Is the Maldives doing enough to fight plastic pollution?
Environmentalists question the consistency of policies to discourage plastic consumption.
As the world pledges swift measures to ban single-use plastics and tackle plastic pollution, the Maldives is trying to do its part.
Many local NGOs, businesses, schools and some government bodies have taken up the cause with promising initiatives.
Secret Paradise Maldives declared a “war on straws“. The tour operator is asking its partner guesthouses to make a pledge to stop the use of plastic straws.
Seven out of 18 guesthouses have made the pledge as of June, Ruth Franklin, the company’s sales director, told the Maldives Independent.
The company also offers island tours where tourists can join beach cleanups.
“It really is a big talking point among visiting tourists. When they see plastic washed on the beach and in the ocean, they ask us how it’s being handled, what is being done,” she said.
“The voice of the people should be heard. And Maldives also have to listen to the tourists. They have an opinion, an expectation especially given where they come from. It’s an issue from a tourism perspective as well, not just from an environmental perspective.”
The Maldives Authentic Crafts Cooperative Society (MACCS) hopes its Plastic Noon Gotheh (A non-plastic way) project will encourage plastic-free lifestyles among Maldivians.
“It’s not that people don’t know it’s harmful, it’s that we’ve grown too used to it, and it’s hard to get rid of quickly,” says chairwoman Aminath Abdulla.
“People say we need plastic bags to throw away trash, that WAMCO [the state waste management company] refuse to take the trash unless it is put in plastic bags, so it is hard to change these quickly.”
Aminath believes that small changes could add up over time.
“For example, don’t put every single item in a separate bag while shopping so that you don’t end up bringing twenty bags home from grocery shopping.”
There have been signs of progress.
Single-use plastics have been banned in school premises. Some cafés and restaurants in the capital have stopped using straws and plastic bottles.

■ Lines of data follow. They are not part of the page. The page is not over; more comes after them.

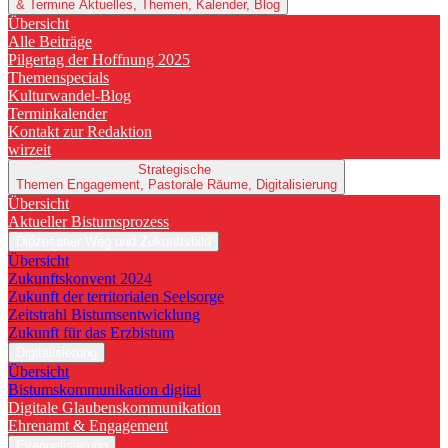
& Termine
Aktuelles, Themen, Kalender, Blog
Übersicht
Alle Beiträge
Pilgertag der Hoffnung 2025
Themenspecials
Kulturwandel-Blog
Terminkalender
Kontakt zur Redaktion
wirzeit
Strategische
Themen
Engagement, Pastorale Räume, Digitalisierung
Übersicht
Aktueller Bistumsprozess
Diözesaner Weg und Zukunftsbild
Übersicht
Zukunftskonvent 2024
Zukunft der territorialen Seelsorge
Zeitstrahl Bistumsentwicklung
Zukunft für das Erzbistum
Digitalisierung
Übersicht
Bistumskommunikation digital
Digitale Glaubenskommunikation
Ehrenamt & Engagement
Evangelisierung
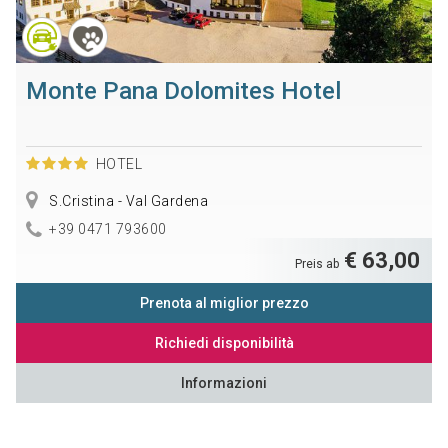
Monte Pana Dolomites Hotel
HOTEL
S.Cristina - Val Gardena
+39 0471 793600
€ 63,00
Preis ab
Prenota al miglior prezzo
Richiedi disponibilità
Informazioni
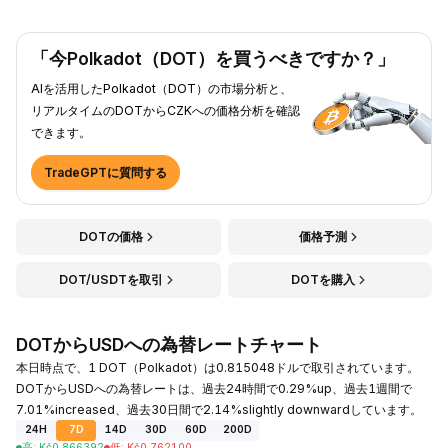
「今Polkadot（DOT）を買うべきですか？」
AIを活用したPolkadot（DOT）の市場分析と、
リアルタイムのDOTからCZKへの価格分析を確認
できます。
TradeGPTに質問する
DOTの価格
価格予測
DOT/USDTを取引
DOTを購入
DOTからUSDへの為替レートチャート
本日時点で、1 DOT（Polkadot）は0.815048ドルで取引されています。
DOTからUSDへの為替レートは、過去24時間で0.29%up、過去1週間で
7.01%increased、過去30日間で2.14%slightly downwardしています。
24H
7D
14D
30D
60D
200D
高
:
Kč
0.866392
低
:
Kč
0.762100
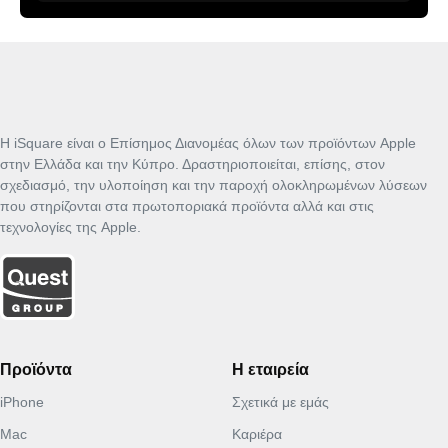
Η iSquare είναι ο Επίσημος Διανομέας όλων των προϊόντων Apple
στην Ελλάδα και την Κύπρο. Δραστηριοποιείται, επίσης, στον
σχεδιασμό, την υλοποίηση και την παροχή ολοκληρωμένων λύσεων
που στηρίζονται στα πρωτοποριακά προϊόντα αλλά και στις
τεχνολογίες της Apple.
Προϊόντα
Η εταιρεία
iPhone
Σχετικά με εμάς
Mac
Καριέρα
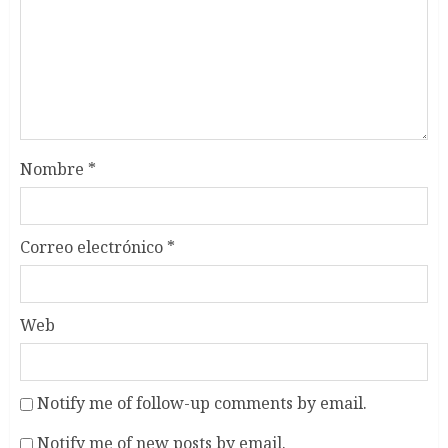
Nombre
*
Correo electrónico
*
Web
Notify me of follow-up comments by email.
Notify me of new posts by email.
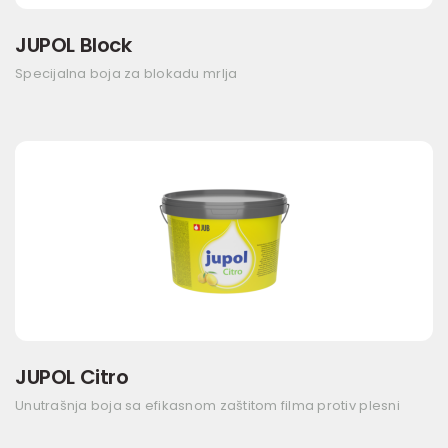
JUPOL Block
Specijalna boja za blokadu mrlja
JUPOL Citro
Unutrašnja boja sa efikasnom zaštitom filma protiv plesni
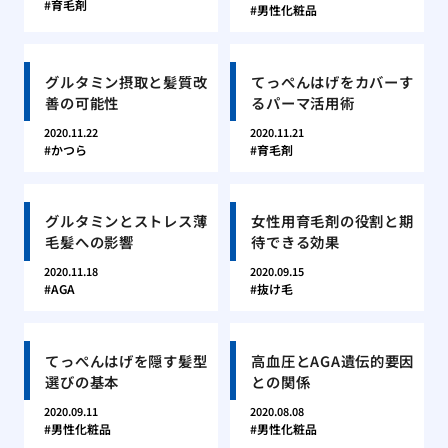
育毛剤
男性化粧品
グルタミン摂取と髪質改
てっぺんはげをカバーす
善の可能性
るパーマ活用術
2020.11.22
2020.11.21
かつら
育毛剤
グルタミンとストレス薄
女性用育毛剤の役割と期
毛髪への影響
待できる効果
2020.11.18
2020.09.15
AGA
抜け毛
てっぺんはげを隠す髪型
高血圧とAGA遺伝的要因
選びの基本
との関係
2020.09.11
2020.08.08
男性化粧品
男性化粧品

Parley for the Oceans, a US-based organisation, is working with resorts, schools and fishing vessels to intercept plastic, which is then shipped abroad for recycling. It is making design-wear from plastic waste.
But environmental activists say effective policies must be implemented for meaningful change.
While appeals to reduce plastic consumption and waste were made on World Environment Day, local NGOs condemned the hypocrisy of “creating and expanding a culture of bottled water consumption.”
A new water bottling plant that will produce 10,000 plastic bottles every hour, is being set up in Kulhudhuffushi.
They also question the consistency of policy-making in other areas.
In 2015, the tariff for non-biodegradable plastic bags was hiked from 200 to 400 percent. But since then the import of oxo-degradable bags, endorsed by the Environment Protection Agency and exempt from the custom duty, has risen sharply.
Nearly 80 million biodegradable bags were imported last year, according to Maldives customs statistics.
Environmentalists say these bags are more harmful as it disintegrates and is easily consumed by fish and other marine life.
A report submitted to the EU parliament in January concurred that oxo-degradable plastics do not represent a long-term solution. It noted risks that fragmented plastics will not fully biodegrade and accumulate in marine environments.
Together with 27 million non-biodegradable plastic bags, a total of 106.5 million plastics bags were imported to the Maldives last year.